Every positive headline has a downside to match.
— In the red-hot housing market, rents rose more than 10% last year, five times faster than the year before.
— Wages are up, but so are bills. Mark Zandi of Moody’s Analytics estimates the typical family is paying $200 more a month to buy the same goods.
Curiously, Americans complain about inflation, but the higher prices have not hurt their spending just yet. Many CEOs on earnings calls report strong customer demand, even after price hikes. As my colleague Allison Morrow writes of the blockbuster 6.9% economic growth in Q4, “…even with inflation at its highest level in nearly four decades and supply chains still backed up from the pandemic shutdown, Americans will always treat Christmas shopping like a professional sport. And consumer spending accounts for more than two-thirds of gross domestic product.”
Still, higher inflation now has the Federal Reserve in inflation-fighting mode to stamp it out.
The Fed will start raising interest rates in March. Those higher rates mean higher costs for new auto loans, mortgages, credit cards and corporate debt.
So even the cure to what ails an exhausted public will come at a cost — literally.
And there’s another factor in this contradiction that is harder to quantify: presidential cheerleading.
President Donald Trump took personal credit for every good economic headline and stock market record high. He even declared the stock market could crash if Joe Biden won the White House. It didn’t, of course, and for the record, presidents get too much credit and too much blame for the economy on their watch.
But even among Democrats, President Biden doesn’t seem to be getting credit for the wins that Republicans so freely gave President Trump.

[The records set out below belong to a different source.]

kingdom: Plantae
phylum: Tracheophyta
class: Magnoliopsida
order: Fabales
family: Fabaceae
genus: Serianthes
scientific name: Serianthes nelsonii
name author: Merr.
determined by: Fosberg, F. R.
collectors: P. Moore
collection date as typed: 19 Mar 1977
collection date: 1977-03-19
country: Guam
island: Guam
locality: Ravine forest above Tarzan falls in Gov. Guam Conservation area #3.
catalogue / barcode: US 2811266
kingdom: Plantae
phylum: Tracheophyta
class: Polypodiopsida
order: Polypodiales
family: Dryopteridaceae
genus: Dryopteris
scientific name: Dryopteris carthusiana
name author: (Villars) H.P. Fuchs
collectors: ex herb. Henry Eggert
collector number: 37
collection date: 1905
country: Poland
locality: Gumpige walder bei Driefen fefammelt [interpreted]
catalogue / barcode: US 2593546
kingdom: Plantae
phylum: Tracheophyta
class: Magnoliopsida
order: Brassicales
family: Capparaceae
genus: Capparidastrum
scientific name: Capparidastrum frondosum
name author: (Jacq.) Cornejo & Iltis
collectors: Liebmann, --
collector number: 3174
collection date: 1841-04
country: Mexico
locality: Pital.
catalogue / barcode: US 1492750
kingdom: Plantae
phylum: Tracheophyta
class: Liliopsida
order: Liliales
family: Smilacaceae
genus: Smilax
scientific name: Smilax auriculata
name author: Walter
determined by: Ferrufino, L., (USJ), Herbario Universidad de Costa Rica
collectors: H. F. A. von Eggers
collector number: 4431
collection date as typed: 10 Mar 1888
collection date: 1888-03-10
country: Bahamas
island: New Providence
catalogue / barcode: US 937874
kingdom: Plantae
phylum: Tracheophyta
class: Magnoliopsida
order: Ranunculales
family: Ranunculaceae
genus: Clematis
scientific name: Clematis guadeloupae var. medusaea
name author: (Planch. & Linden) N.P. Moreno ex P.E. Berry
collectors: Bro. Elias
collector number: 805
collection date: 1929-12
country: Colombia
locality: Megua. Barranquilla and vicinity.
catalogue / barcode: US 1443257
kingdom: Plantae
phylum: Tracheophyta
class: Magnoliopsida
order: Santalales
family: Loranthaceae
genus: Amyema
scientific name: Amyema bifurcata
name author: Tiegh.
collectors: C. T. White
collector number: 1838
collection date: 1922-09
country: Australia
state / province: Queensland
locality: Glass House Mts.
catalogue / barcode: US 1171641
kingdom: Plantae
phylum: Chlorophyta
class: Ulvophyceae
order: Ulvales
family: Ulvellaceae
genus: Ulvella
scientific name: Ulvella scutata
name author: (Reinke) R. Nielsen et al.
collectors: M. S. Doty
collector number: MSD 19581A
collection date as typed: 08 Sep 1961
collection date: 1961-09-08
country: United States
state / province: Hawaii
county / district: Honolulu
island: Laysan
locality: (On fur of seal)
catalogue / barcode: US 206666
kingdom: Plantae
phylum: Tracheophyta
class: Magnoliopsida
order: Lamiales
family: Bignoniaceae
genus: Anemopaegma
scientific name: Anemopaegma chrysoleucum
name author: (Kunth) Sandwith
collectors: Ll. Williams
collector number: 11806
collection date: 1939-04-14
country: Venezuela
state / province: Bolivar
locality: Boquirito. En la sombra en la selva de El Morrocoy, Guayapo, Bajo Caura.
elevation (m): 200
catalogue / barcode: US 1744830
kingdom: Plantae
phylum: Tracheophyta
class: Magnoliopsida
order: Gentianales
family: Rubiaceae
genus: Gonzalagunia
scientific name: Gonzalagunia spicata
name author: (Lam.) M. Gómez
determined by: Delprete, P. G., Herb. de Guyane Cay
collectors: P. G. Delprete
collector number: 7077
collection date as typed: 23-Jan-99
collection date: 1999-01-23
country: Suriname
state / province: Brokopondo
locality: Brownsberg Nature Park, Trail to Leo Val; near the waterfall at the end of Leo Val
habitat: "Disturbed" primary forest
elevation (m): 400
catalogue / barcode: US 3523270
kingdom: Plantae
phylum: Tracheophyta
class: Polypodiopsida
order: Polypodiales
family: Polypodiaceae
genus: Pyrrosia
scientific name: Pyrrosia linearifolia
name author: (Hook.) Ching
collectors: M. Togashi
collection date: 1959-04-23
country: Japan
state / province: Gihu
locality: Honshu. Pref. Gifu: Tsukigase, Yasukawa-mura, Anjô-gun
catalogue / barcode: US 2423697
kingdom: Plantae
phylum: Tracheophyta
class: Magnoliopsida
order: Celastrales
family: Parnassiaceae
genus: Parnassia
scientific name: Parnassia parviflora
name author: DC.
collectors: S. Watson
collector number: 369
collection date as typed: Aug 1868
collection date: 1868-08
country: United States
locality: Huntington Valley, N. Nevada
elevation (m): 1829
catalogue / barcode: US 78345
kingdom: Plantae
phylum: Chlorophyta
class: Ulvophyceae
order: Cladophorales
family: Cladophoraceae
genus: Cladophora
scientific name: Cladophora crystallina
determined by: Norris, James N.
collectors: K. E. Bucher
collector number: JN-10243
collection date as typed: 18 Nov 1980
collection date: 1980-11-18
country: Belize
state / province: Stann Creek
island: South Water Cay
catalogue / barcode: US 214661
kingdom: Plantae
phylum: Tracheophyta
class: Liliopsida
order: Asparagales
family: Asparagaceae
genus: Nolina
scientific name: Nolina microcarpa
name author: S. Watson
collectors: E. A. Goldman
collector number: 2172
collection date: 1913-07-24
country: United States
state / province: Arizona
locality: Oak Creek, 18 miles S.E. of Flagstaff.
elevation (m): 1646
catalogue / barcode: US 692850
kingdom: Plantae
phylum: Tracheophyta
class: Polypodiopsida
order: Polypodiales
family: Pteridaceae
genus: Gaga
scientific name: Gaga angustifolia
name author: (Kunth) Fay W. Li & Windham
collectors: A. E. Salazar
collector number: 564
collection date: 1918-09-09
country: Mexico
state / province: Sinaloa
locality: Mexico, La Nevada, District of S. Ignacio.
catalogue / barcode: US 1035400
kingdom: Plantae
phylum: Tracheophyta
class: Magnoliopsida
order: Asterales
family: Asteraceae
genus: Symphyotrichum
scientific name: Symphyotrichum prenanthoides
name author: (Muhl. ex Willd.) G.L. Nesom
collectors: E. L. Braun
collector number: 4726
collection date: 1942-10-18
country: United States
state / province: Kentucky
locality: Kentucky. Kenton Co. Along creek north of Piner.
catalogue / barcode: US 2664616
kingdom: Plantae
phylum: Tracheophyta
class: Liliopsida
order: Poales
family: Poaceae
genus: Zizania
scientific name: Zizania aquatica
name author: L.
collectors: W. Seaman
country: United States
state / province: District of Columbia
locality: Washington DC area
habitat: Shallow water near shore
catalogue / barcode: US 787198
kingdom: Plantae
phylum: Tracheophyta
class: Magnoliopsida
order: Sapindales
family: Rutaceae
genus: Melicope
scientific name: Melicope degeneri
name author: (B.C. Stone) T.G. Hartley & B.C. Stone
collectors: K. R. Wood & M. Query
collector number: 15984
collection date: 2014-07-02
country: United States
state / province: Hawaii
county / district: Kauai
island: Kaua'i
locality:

Remember, in that Pew poll, just 36% of Dems rated the economy excellent/good.
“President Biden may have a narrow window… (to) deliver good news messages on the economy,” CNN political analyst Margaret Talev told me, as the president heads to Pittsburgh to sell his economic agenda. “But for every good news statistic he can cite, there are a lot of drag factors moving in the opposite direction for him.”